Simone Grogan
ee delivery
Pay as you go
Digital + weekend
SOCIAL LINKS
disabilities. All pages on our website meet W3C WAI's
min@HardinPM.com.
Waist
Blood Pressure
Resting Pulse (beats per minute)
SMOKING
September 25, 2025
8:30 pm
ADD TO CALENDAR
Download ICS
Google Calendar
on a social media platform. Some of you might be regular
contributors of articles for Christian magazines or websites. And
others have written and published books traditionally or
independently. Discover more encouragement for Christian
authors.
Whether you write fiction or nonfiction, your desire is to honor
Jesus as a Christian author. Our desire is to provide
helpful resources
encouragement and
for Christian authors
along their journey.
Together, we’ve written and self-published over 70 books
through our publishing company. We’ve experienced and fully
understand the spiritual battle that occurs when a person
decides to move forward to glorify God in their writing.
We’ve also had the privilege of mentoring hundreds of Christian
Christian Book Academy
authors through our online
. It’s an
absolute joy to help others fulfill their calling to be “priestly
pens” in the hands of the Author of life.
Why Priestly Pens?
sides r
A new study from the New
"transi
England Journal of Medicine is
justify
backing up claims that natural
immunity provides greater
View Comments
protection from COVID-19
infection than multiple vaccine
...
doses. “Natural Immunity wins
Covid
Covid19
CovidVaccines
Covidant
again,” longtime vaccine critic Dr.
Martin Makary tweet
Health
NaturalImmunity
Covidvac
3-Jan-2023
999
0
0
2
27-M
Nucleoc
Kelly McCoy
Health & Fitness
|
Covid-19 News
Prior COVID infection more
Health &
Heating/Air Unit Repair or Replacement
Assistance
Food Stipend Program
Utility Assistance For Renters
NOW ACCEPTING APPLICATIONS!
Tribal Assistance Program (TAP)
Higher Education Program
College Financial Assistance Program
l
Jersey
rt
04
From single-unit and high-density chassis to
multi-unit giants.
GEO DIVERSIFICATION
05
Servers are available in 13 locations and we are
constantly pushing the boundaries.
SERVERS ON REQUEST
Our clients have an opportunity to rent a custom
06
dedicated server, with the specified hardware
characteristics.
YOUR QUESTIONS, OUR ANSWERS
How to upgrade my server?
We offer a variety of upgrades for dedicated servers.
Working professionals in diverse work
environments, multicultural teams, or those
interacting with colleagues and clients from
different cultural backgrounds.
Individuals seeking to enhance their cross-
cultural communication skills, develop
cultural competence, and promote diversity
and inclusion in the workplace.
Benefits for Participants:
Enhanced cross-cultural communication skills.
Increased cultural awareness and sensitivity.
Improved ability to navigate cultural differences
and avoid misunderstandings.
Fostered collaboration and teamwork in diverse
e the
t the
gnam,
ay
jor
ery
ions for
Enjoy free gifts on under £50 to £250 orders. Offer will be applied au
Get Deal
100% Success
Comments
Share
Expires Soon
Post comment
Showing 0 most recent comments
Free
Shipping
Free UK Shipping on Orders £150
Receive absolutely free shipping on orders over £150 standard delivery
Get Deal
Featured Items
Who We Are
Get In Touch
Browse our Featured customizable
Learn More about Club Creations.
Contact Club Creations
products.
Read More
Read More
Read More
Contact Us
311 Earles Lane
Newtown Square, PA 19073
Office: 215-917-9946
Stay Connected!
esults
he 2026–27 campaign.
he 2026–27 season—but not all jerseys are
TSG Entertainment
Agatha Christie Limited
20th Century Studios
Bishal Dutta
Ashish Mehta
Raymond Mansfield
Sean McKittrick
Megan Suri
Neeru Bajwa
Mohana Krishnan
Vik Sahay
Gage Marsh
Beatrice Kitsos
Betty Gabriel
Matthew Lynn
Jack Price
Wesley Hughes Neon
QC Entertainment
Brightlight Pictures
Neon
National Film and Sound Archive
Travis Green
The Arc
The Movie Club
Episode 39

══════════

Work task
Return, word for word, every line from the very start of the entries down through the line containing "Download ICS", including both ends.

Solution to the exercise
Simone Grogan
ee delivery
Pay as you go
Digital + weekend
SOCIAL LINKS
disabilities. All pages on our website meet W3C WAI's
min@HardinPM.com.
Waist
Blood Pressure
Resting Pulse (beats per minute)
SMOKING
September 25, 2025
8:30 pm
ADD TO CALENDAR
Download ICS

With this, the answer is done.